*Passage shown:*
# Gun Industry $51.3B



## RedLion (Sep 23, 2015)

In economic growth in 2017. Americans love their guns.



> Whether employment opportunities, taxes, manufacturing, gun sales, or all points in between - there is little doubt that the firearms industry contributes significantly to the economic growth of the United States. In fact, a recent report compiled by the National Shooting Sports Foundation estimated that the Firearms Industry contributed $51.3B to the US economy in 2017. That's a 169% increase since 2008.


Gun Industry Contributes $51.3B to Economic Growth - The Firearm BlogThe Firearm Blog


----------



## Smitty901 (Nov 16, 2012)

America is going to need guns. A lot of them in the right hands. We now now we almost had a Coup By Obama's people in this country. President Trump is still trying to fight it off. They will not give up.


----------



## Gunn (Jan 1, 2016)

Listen when you say coup around obama's people they think you mean a de Ville, not a Coup d'état.

*Data listing:*
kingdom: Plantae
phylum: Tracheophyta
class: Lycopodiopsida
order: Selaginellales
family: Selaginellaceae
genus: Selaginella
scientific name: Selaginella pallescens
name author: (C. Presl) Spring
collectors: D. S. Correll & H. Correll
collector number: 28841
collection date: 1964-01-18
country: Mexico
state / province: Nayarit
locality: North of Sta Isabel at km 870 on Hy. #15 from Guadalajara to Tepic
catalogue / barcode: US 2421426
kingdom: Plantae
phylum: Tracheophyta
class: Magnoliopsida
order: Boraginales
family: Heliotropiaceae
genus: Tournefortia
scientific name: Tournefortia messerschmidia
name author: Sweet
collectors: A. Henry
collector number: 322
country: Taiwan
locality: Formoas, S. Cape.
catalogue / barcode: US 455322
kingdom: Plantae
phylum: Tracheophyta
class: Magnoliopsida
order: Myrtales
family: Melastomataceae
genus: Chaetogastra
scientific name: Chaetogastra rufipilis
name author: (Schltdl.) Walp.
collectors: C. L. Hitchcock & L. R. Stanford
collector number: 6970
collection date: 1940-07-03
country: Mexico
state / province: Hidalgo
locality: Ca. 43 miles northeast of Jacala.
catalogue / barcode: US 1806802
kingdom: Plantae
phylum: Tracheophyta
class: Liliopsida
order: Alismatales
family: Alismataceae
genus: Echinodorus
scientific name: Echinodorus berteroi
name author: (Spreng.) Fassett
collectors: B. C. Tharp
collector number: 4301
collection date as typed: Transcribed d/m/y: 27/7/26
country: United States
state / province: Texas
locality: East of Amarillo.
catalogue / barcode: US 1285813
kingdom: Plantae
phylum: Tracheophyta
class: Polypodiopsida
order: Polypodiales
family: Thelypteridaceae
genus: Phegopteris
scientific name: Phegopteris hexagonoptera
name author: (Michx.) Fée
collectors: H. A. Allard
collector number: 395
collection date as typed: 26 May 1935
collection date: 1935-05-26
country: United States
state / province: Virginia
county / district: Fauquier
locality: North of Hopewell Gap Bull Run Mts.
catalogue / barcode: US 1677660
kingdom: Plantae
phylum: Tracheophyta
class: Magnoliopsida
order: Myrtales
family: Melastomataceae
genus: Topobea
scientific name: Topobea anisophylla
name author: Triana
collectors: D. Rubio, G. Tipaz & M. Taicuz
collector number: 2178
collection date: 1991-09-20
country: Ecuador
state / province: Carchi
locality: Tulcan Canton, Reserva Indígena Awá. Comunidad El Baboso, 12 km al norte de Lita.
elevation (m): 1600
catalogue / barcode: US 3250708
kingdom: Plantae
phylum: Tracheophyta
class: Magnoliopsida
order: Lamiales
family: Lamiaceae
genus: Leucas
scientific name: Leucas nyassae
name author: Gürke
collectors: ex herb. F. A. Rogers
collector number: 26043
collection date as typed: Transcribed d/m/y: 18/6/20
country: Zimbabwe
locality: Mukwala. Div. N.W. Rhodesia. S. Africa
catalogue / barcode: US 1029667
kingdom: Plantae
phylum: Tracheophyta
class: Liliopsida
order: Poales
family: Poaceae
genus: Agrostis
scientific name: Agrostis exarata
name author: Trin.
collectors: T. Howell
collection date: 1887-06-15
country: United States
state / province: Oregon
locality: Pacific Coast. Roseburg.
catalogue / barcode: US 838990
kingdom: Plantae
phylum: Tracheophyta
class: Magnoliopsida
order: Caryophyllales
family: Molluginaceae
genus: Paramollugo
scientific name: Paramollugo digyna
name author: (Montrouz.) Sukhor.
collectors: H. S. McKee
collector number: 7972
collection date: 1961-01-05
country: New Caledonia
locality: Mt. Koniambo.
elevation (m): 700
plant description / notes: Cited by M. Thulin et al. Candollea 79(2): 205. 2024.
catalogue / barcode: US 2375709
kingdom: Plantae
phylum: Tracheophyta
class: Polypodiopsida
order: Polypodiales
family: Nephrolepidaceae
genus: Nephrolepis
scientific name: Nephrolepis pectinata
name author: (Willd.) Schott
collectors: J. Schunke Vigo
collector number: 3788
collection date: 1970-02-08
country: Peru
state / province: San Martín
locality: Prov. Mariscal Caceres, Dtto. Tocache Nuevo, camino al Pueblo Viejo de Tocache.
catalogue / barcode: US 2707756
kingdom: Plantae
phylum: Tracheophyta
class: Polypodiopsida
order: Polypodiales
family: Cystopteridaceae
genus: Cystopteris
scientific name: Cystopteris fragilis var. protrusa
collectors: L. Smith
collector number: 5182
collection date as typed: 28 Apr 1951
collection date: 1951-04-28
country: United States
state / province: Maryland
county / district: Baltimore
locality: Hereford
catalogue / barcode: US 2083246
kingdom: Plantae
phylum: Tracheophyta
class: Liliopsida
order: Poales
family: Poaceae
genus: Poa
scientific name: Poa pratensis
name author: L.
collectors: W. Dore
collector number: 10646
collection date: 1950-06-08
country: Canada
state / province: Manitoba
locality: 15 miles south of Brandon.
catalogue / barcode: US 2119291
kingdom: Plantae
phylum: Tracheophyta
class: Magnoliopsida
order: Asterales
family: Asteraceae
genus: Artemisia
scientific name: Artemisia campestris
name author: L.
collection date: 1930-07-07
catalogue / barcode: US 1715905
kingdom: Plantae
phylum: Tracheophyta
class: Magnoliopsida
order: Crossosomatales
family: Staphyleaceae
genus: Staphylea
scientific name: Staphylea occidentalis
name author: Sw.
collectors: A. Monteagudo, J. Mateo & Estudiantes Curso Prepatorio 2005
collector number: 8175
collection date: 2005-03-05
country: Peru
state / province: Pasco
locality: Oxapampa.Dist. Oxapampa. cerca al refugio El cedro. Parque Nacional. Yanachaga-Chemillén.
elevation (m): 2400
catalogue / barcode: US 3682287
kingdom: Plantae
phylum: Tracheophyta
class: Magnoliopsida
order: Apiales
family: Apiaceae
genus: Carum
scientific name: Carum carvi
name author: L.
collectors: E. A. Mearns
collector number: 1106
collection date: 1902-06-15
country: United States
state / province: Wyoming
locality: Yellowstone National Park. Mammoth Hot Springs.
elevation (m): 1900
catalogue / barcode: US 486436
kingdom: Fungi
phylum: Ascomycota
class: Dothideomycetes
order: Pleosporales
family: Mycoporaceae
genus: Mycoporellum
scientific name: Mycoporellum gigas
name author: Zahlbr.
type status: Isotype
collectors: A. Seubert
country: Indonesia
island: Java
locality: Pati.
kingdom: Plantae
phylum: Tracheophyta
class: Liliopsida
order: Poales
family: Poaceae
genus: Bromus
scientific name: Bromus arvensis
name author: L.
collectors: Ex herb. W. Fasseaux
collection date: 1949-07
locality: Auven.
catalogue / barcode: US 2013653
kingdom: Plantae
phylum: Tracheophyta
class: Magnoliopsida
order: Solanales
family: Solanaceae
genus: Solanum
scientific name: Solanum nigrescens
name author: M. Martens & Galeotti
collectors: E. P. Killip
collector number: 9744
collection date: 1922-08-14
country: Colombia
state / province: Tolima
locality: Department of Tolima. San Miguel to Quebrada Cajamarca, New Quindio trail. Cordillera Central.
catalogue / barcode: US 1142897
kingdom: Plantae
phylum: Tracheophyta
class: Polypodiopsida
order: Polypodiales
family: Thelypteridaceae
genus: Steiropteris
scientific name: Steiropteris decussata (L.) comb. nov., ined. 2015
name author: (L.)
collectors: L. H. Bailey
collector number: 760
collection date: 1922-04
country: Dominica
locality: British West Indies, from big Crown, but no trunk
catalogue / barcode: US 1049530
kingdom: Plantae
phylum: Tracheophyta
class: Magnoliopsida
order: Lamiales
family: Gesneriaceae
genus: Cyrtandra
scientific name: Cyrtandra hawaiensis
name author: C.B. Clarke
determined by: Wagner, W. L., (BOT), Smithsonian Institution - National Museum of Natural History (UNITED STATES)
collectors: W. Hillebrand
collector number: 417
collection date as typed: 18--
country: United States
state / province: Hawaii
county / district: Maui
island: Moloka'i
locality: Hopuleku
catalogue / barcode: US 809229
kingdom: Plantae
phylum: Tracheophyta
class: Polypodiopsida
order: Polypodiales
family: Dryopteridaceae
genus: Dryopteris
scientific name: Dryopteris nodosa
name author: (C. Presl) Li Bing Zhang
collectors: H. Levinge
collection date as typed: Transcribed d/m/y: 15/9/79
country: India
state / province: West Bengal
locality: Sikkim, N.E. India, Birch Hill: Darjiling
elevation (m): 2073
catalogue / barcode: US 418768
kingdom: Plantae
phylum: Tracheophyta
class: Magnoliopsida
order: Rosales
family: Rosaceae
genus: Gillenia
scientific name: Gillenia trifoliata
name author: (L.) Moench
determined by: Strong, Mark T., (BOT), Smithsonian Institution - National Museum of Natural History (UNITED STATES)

*Written tasks:*
[1] From the gun industry thread, quote the passage starting at "America is going" and ending at "a Coup d'état.".
[2] In the gun industry thread, by what percentage has the firearms industry's contribution to the US economy increased since 2008?
[3] Write what follows the last post in the gun industry thread.

*Answers to the tasks:*
[1]
America is going to need guns. A lot of them in the right hands. We now now we almost had a Coup By Obama's people in this country. President Trump is still trying to fight it off. They will not give up.


----------



## Gunn (Jan 1, 2016)

Listen when you say coup around obama's people they think you mean a de Ville, not a Coup d'état.

[2] 169%

[3]
----------



## Camel923 (Aug 13, 2014)

Stack it high, stack it deep, stack it wide.


----------



## sideKahr (Oct 15, 2014)

Wow, that's a lot of moola! You would think the US was the wild west, but actually it's pretty peaceful around here.

-edited- On further reflection, maybe that's why it's peaceful.


----------



## patrioteer (May 21, 2018)

I would like to think my name is on the list of contributors to that economic growth. If not I will need to work a lot harder in 2018.


----------



## Steve40th (Aug 17, 2016)

Guranteed the Dems made some money off of the industry.. its easy for them to charge the markwr up.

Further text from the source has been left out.